• ACTION ITEM
Copy out the records in full, word for word, without pictures.

• Saved entries
--- START ---

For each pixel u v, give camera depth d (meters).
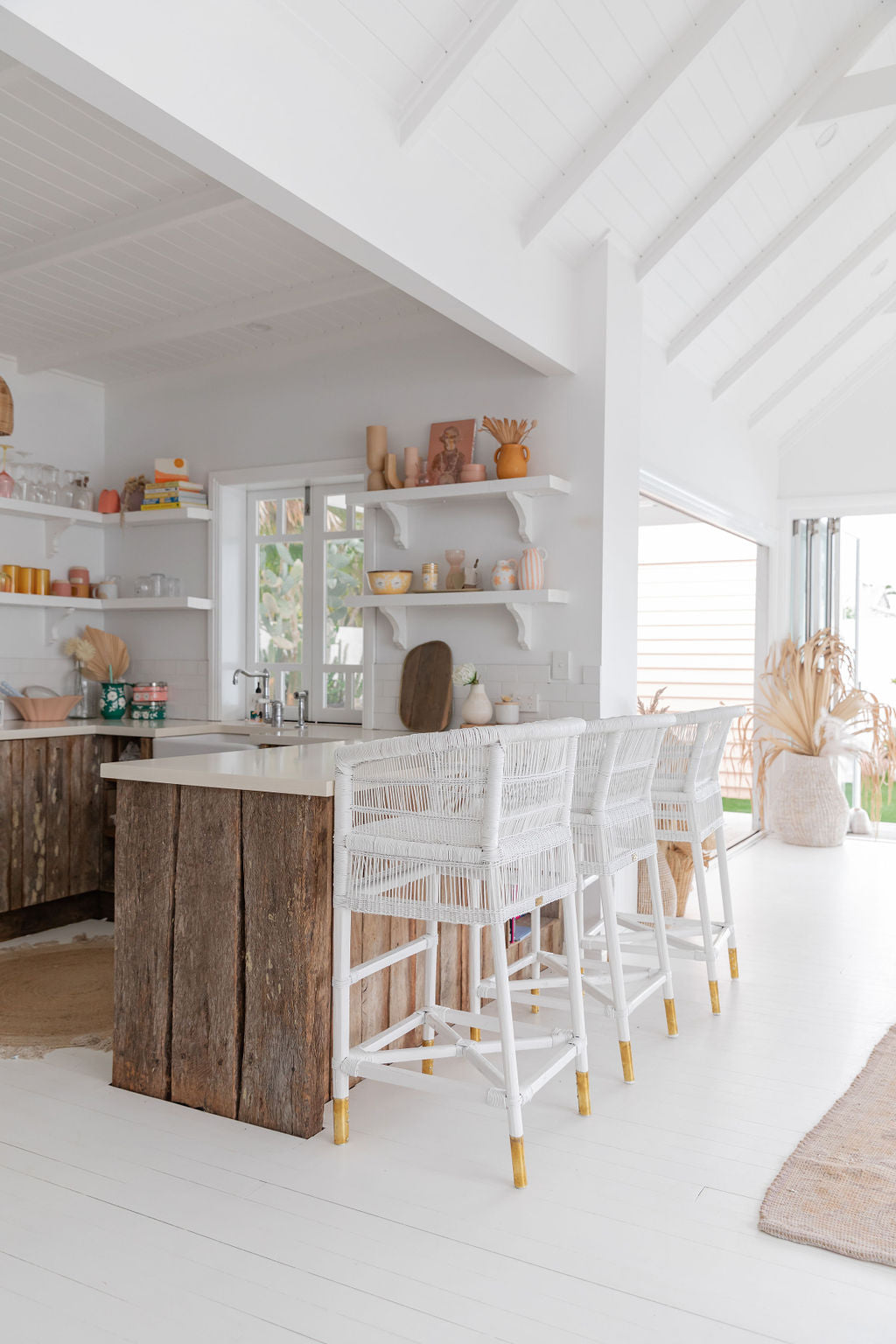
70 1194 2.31
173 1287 1.97
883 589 10.14
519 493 4.23
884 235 5.28
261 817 2.67
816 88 4.07
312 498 5.28
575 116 3.47
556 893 2.63
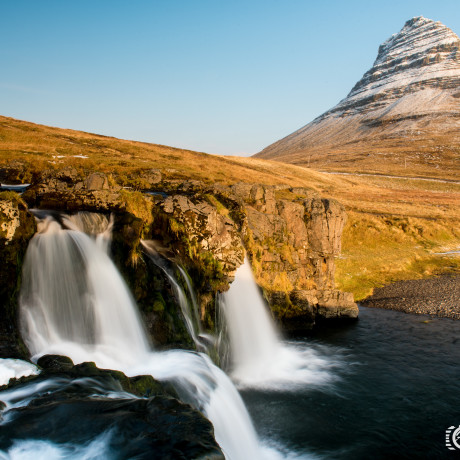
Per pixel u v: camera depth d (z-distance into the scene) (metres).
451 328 26.34
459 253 50.16
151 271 16.81
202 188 27.64
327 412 16.20
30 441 7.77
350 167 178.00
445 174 153.62
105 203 17.73
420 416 15.98
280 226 27.28
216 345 19.25
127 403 9.09
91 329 14.77
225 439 12.52
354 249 48.50
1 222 13.31
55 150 61.22
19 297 13.41
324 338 24.78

--- END ---

• RESULT
For each pixel u v, give camera depth d (meters).
70 1194 2.31
173 1287 1.97
883 589 10.14
519 493 4.23
884 235 5.28
261 817 2.67
816 88 4.07
312 498 5.28
575 116 3.47
556 893 2.63
Per pixel u v: camera depth d (z-distance into the scene) (metres).
451 328 26.34
459 253 50.16
151 271 16.81
202 188 27.64
327 412 16.20
30 441 7.77
350 167 178.00
445 174 153.62
105 203 17.73
420 416 15.98
280 226 27.28
216 345 19.25
127 403 9.09
91 329 14.77
225 439 12.52
354 249 48.50
1 222 13.31
55 150 61.22
19 297 13.41
324 338 24.78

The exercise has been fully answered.